I didn’t want to be a Buddhist. If I’m honest with myself I still don’t, but the harder I try to escape it, the clearer it becomes that I cannot and will not ever let it go. I think that I should have known better than to take those vows, because I am now unable to break free.
Yet somehow whenever I slide back into Buddhism, I feel as if I’m slipping back into a pair of my favorite shoes: ones that have broken perfectly to my feet. It’s an odd feeling but a welcome one; the Dharma is familiar and comfortable.
What role does Saraswati Devi play in my Dharma Practice?
I drew the Ace of Cups from my deck after asking Her this question. Wonderful, I thought. She’s love. Except that seemed to be an inadequate answer. It certainly wasn’t an answer to the intention behind the question. I am used to My Lady’s jokes and riddles, and used to her telling me that I must figure out answers on my own, but I have also learned that she does not give inadequate answers.
The Ace of Cups is often shown as a baptismal font, a communion chalice, or the Holy Grail. One drinks from a cup, and the suit of Cups is the suit of the emotions and therefore of love and relationships.
As I flipped through my reference books, I remembered that I use the Page of Cups as my signifier. What does this make the Ace of Cups, then? Quite simply, it is what I hold: in my hands, in my heart, in my mind.
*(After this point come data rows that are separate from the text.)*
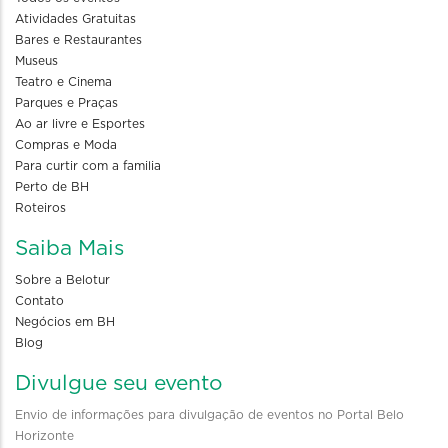
Atividades Gratuitas
Bares e Restaurantes
Museus
Teatro e Cinema
Parques e Praças
Ao ar livre e Esportes
Compras e Moda
Para curtir com a familia
Perto de BH
Roteiros
Saiba Mais
Sobre a Belotur
Contato
Negócios em BH
Blog
Divulgue seu evento
Envio de informações para divulgação de eventos no Portal Belo
Horizonte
By Authorship: [Arthur Edward Waite], Pamela Coleman Smith was the artist and worked as an artist ‘for hire.’ Waite was the copyright holder and he died in 1942. – This image scanned by Holly Voley, PD-US,
To love My Lady I must love myself
As much as I love the morning dew
To love My Lady I must love my mother
As much as I love the flowers in spring
To love My Lady I must love my sister
As much as I love the moon in autumn
To love My Lady I must love my friend
As much as I love the first silver frosts
To love My Lady I must love my neighbor
As much as I love the golden light of dawn
To love My Lady I must love my enemy
As much as I love those who love me
It was My Lady Saraswati who drew me to Buddhism, and that’s when the problems started. I resisted Buddhism, then resented Saraswati, and finally regretted my vows to both. Yet I couldn’t give up on either, and have repeated a tired back and forth between the two for months.
After all of it, I was left with a broken heart and an empty head. My Lady withdrew and took the Dharma with her, and I cried out for both of them to return. When she did, I realized that Lady Saraswati is my Dharma, and that to be Buddhist I must honor her as I would honor the Buddha.
I am she of the mighty torrent, she whose roaring flood uproots the poisoned weeds of ignorance. From the sweetness of my waters, the ten thousand dharmas raise their lotus-heads and bloom.